The midterm elections took place in the United States yesterday, and one state in particular – West Virginia – has something to brag about. West Virginians abroad in 29 countries voted by mobile devices in what constituted the biggest-ever blockchain-based voting test.

Almost 140 people residing around the world, from Albania and Botswana to Mexico and Japan, have cast their elections ballots by voting remotely on their mobile devices. The statewide pilot project uses a mix of smartphones, facial recognition and blockchain in a way to secure that those living overseas – military service members, Peace Corps volunteers and others – can participate in the elections.

West Virginia is the first state utilize blockchain for voting on this scale. If the technology becomes widely adopted, it will reduce or eliminate long lines at the polls, and potentially increase voter participation.  

“It’s already been very successful,” said Michael Queen, deputy chief of staff to West Virginia Secretary of State Mac Warner. “We’re very pleased with the participation.” However, questions of security still remain for a broader use of technology – particularly when the electoral integrity is at stake.

Overall, approximately 300,000 US voters overseas requested ballots in 2016 but were unable to submit them, which hinders the American democratic process, said Queen.

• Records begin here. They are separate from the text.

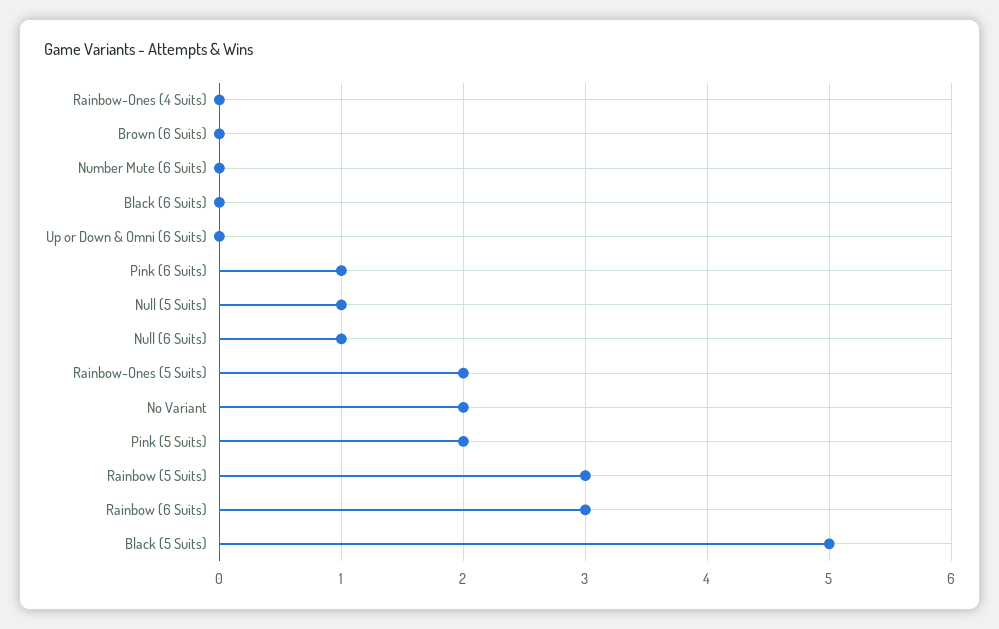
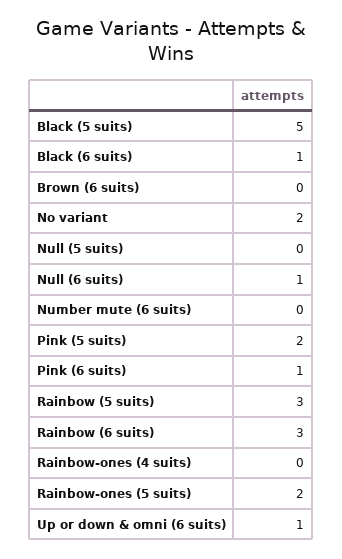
Black (6 Suits): 0 -> 1
Up or Down & Omni (6 Suits): 0 -> 1
Null (5 Suits): 1 -> 0

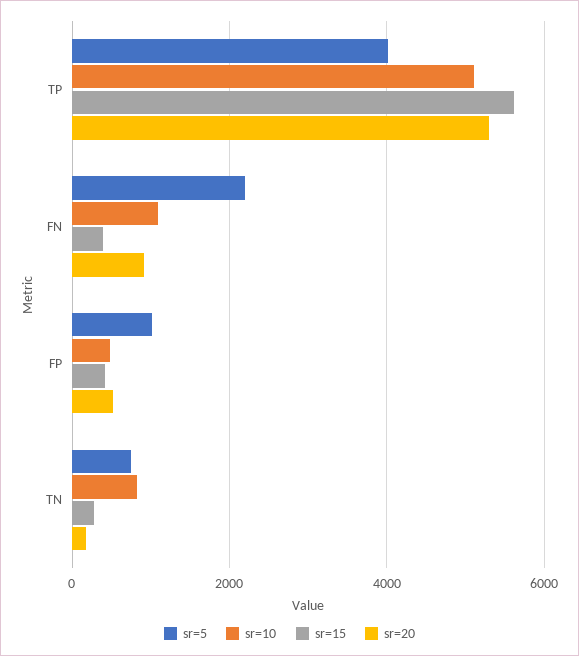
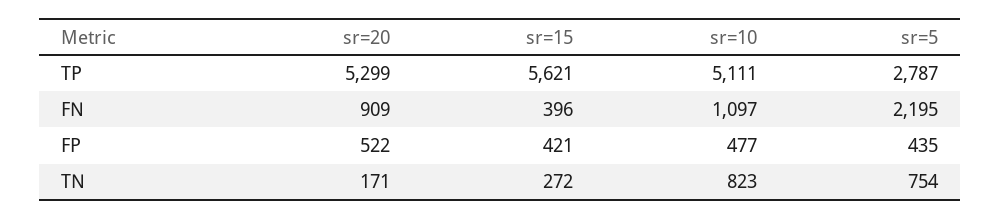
sr=5, TP: 4000 -> 2787
sr=5, FP: 1000 -> 435

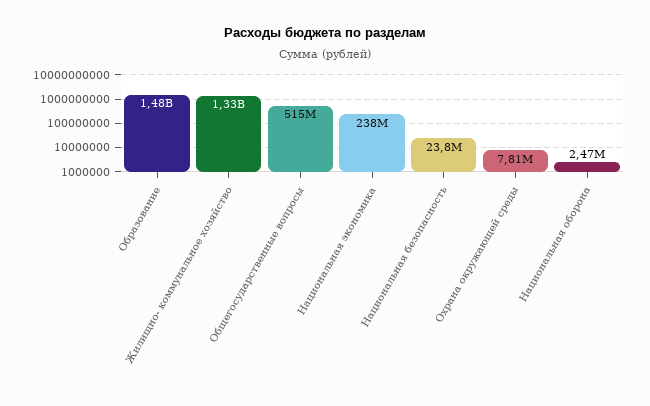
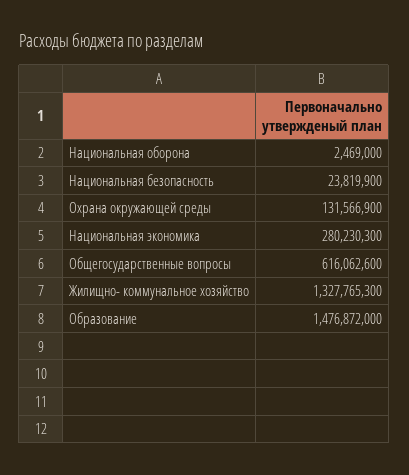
Общегосударственные вопросы: 515000000 -> 616062600
Национальная экономика: 238000000 -> 280230300
Охрана окружающей среды: 7810000 -> 131566900

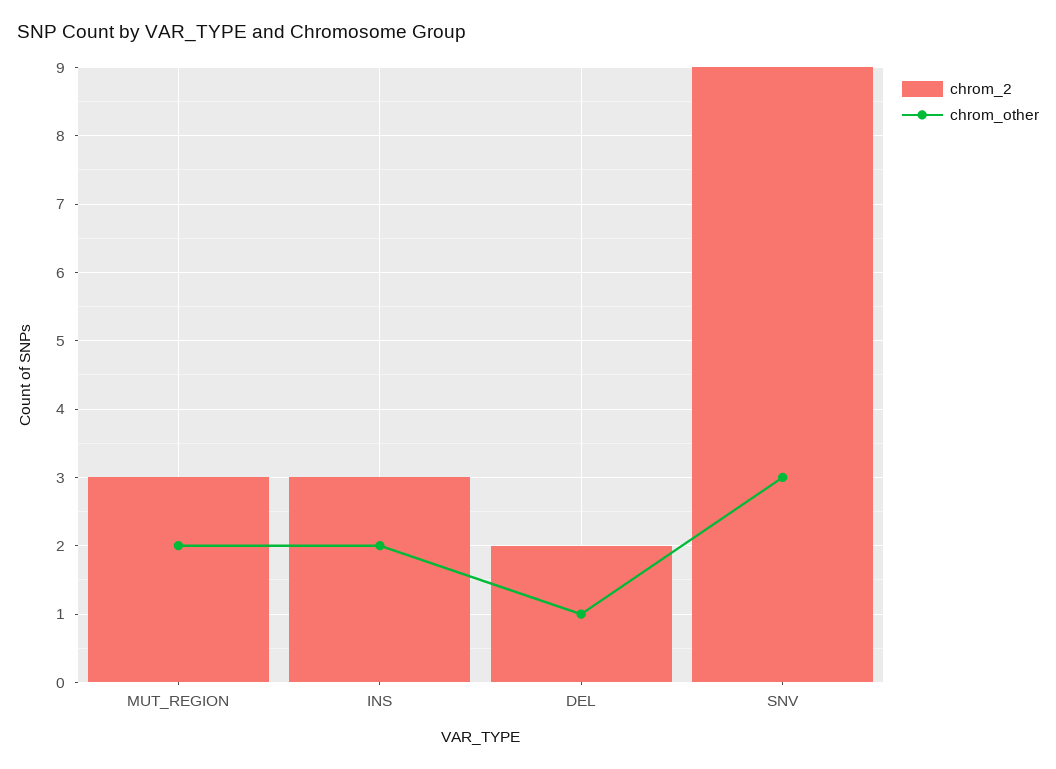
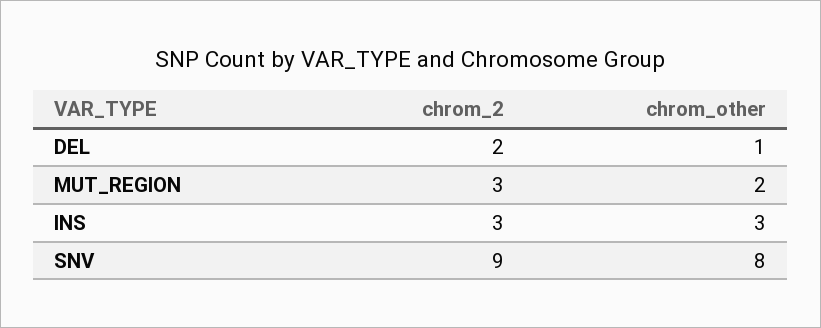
chrom_other, INS: 2 -> 3
chrom_other, SNV: 3 -> 8

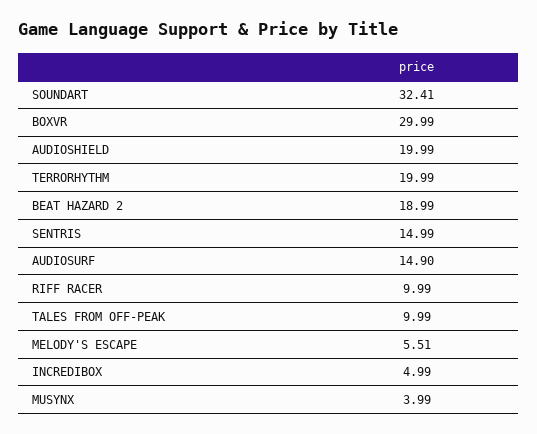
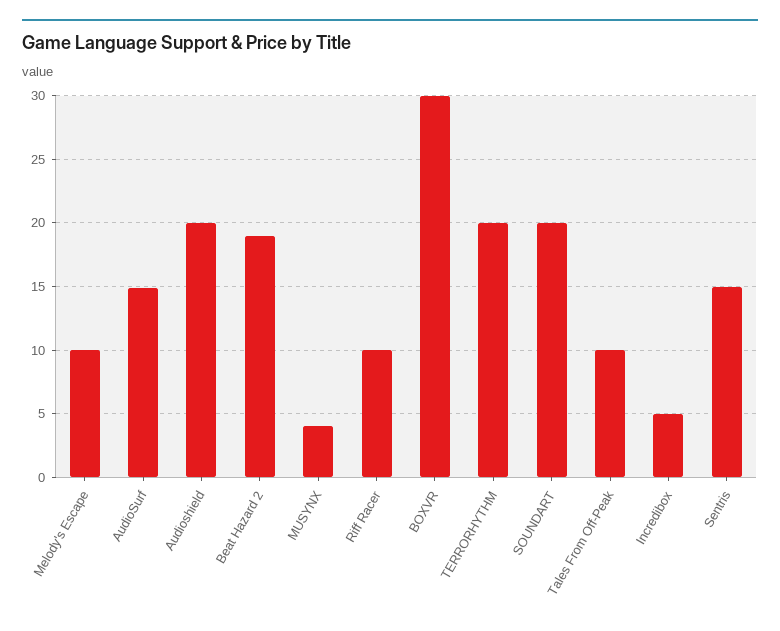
SOUNDART: 32.41 -> 20
MELODY'S ESCAPE: 5.51 -> 10

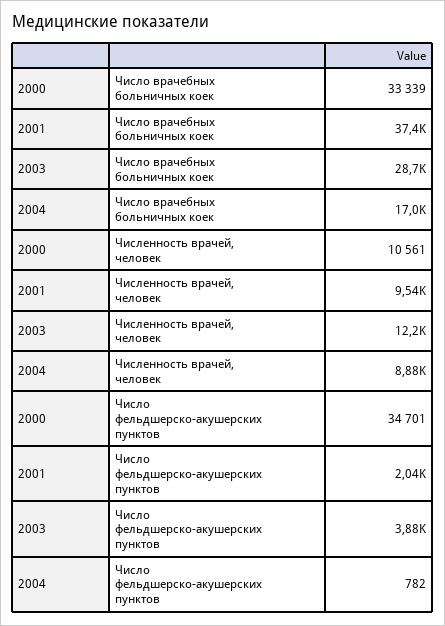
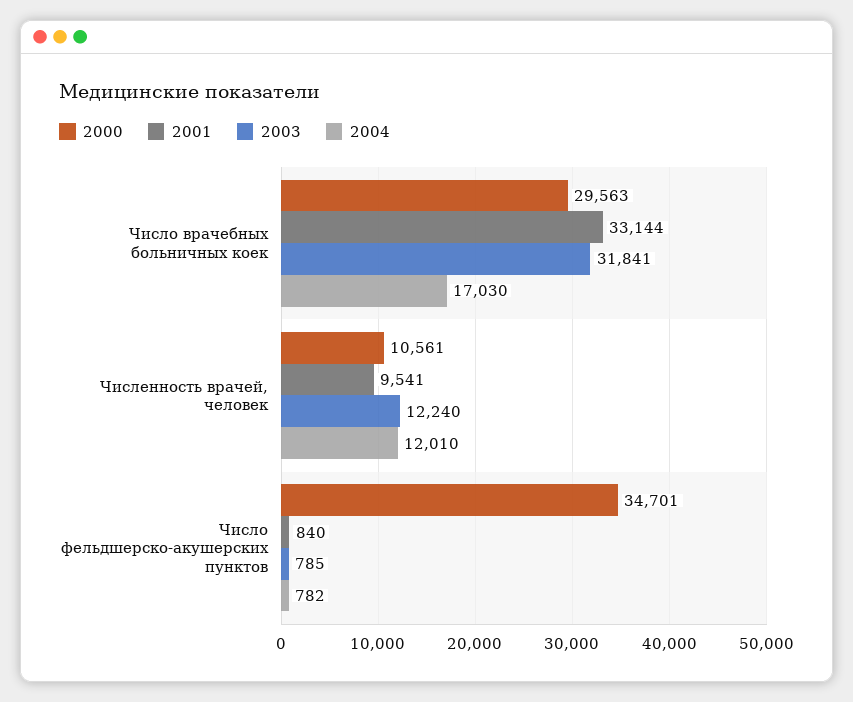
2000, Число врачебных больничных коек: 33339 -> 29563
2001, Число врачебных больничных коек: 37400 -> 33144
2003, Число врачебных больничных коек: 28700 -> 31841
2004, Численность врачей, человек: 8880 -> 12010
2001, Число фельдшерско-акушерских пунктов: 2040 -> 840
2003, Число фельдшерско-акушерских пунктов: 3880 -> 785

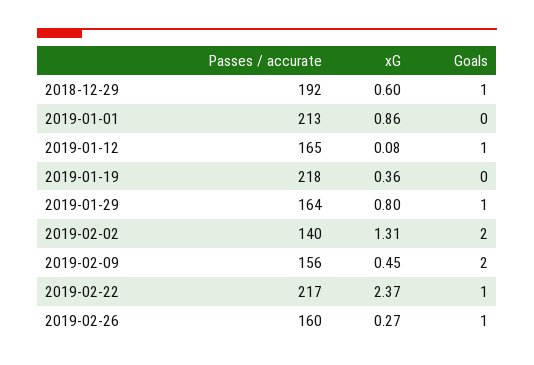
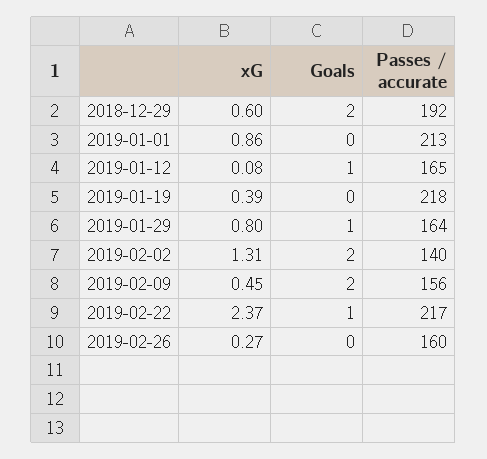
Goals, 2018-12-29: 1 -> 2
xG, 2019-01-19: 0.36 -> 0.39
Goals, 2019-02-26: 1 -> 0

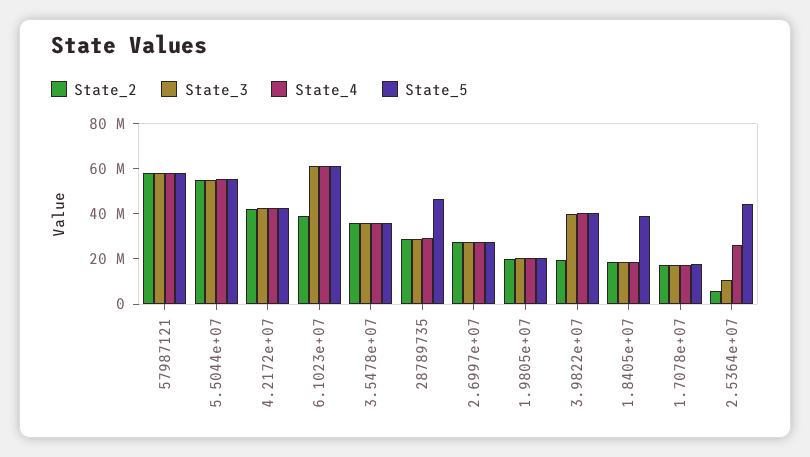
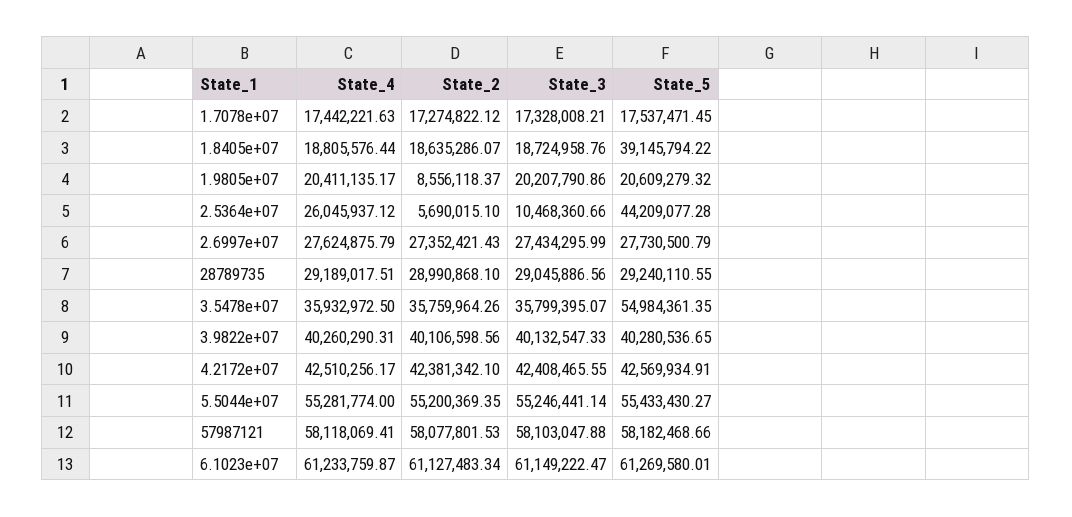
State_2, 6.1023e+07: 40000000 -> 61127483.34
State_5, 3.5478e+07: 35000000 -> 54984361.35
State_5, 28789735: 45000000 -> 29240110.55
State_2, 1.9805e+07: 20000000 -> 8556118.37
State_2, 3.9822e+07: 20000000 -> 40106598.56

So West Virginia partnered with Voatz, which has already used the blockchain technology for smaller student council racing and the state’s primary. This was the company’s biggest test yet. To vote, users had to register by uploading their photo ID and submitting a short video of their face. The app’s facial recognition technology then matched the image of the video with the provided ID. After the verification, voters could make their selections and confirm them by a fingerprint or with facial recognition.

Hilary Braseth, Voatz’s director of product design, said that the company also has human workers to manually review the submitted information, and that it does not store the personal data once a voter’s identity has been confirmed. A private blockchain – a database where records are secured by complex algorithms – stores the votes until county clerks unlock them after the closing of the polls.

“When they take the votes from the blockchain, it will immediately print onto a paper ballot — just like the same look and feel of what voters are physically voting with on Election Day,” Braseth said. “And then those paper ballots will be fed into the tabulating machines on the ground at the state level.”

And while this may not be a mainstream solution, voting with Voatz is probably more secure than sending absentee ballots by email, said Maurice Turner, an election security expert at the Center for Democracy and Technology, a Washington think tank. He added, however, that the method remains far less secure than submitting a paper ballot in person, as impersonation or ID manipulation is still a reasonable threat. Other experts voiced concerns of hacking or interception.

Still, the pilot projects seems to have been a success, and several outside auditors are expected to assess the project in the coming months. Their report is due in the spring, and more states will have an opportunity to take cue from West Virginia in making voting more accessible to Americans residing abroad.